The event served as a platform for speakers and representatives from various walks of life. From authors, to Bollywood actors, to rural champions to an unusual stand-up comedian, the event was a celebration of talking to people about what matters to people in a day to day life, irrespective if their backgrounds and social standing.
The first speaker was author Sandip Roy, He talked about his book ‘don’t let him know’ based on family secrets. He shared his experience about being invited to attend an LGBT conference in Mumbai and how his mother was excited yet ashamed of telling it to people the people. He reflected on the sad and closed mentality of our society and the widespread unacceptance in the Indian society of the LGBT community.
The event further proceeded by a panel discussion body image with panelists: Namrata Joshipura, Designer Nonita Kalra, Harper Bazaar’s Shreya Sabharwal, Model and an actor . Nonita Kalra taked about ‘making beauty accessible’, and we should all see that It’s fashionable to be intelligent. The panel raised the issue of women being defined by just sizes. She further talked about creating a support system to help women come out of their ‘insecurity’ and leading a fit body with a fitter mind.
The next speaker was probably my favorite ‘Revolver Dadi’. She told about her inspiring story of becoming a National Champion in shooting and how she fought the stereotypes against women in her village. She gave a message to the audience to educate girls and empower them. Next, was a performance by a visually challenged standup comedian, Sundeep Rao, who talked about his journey and why he took an unusual path to a career often not taken by even visually normal people.

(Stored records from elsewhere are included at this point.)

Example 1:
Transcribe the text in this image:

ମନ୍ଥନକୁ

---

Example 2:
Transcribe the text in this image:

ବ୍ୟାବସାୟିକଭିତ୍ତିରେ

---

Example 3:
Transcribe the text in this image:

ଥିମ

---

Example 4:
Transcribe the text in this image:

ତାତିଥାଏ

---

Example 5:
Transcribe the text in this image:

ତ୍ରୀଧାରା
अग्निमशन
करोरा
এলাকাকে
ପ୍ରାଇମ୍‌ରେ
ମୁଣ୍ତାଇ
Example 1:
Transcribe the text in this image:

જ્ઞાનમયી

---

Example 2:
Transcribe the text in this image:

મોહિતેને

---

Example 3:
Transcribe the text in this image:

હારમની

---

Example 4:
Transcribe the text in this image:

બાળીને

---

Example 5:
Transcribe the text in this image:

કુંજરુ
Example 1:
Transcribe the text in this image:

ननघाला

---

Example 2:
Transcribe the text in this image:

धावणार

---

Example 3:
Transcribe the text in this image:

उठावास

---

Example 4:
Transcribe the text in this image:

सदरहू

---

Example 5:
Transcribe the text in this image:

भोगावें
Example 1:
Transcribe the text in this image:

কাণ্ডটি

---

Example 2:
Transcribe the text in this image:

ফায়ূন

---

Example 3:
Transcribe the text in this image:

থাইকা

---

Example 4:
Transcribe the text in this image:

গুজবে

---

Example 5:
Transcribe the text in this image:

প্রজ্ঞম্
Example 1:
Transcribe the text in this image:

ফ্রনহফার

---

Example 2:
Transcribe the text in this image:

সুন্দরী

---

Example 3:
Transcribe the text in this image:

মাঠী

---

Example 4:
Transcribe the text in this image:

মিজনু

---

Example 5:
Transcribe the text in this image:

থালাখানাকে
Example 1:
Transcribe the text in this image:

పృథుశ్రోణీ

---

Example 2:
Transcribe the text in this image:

We also heard Kavita Arora, a counsellor, who reflected on the sad and horrible truth of drug addiction and alcoholism amongst the youths in the country, and revealed some shocking facts that the average drinking age in Delhi is 14 years. She concluded on the need to tackle this issue and secure our future generation from getting trapped by such addiction. Sonali Rastogi, a cancer survivor and an architect, talked about her hardships during her battle with cancer and how she came out of it with the support of her husband, and learnt to cherish life and live every moment of it as “queen-sized”
I was excited to listen to Pooja Bhatt, a celebrated Bollywood actor and director, as she spoke about getting out of alcoholism and how depression surrounds us in the most unpredictable ways. She talked about her parent’s divorce and concluded that families are made by ties in heart, and people should have the guts to come out of toxic relationships, they are not comfortable in. At the end a happiness coach, Nithya Shanti gave the audience the mantra of being happy awakening the Buddha within us.
The event actually helped shift my thoughts. It provided me with the platform where I got the opportunity to listen to the stories of some accomplished change makers, out of box thinkers and inspirational people. My perspective towards life was definitely challenged and I found myself far more optimistic towards life after listening to such stories. I hope I maintain this positivity for the longest time.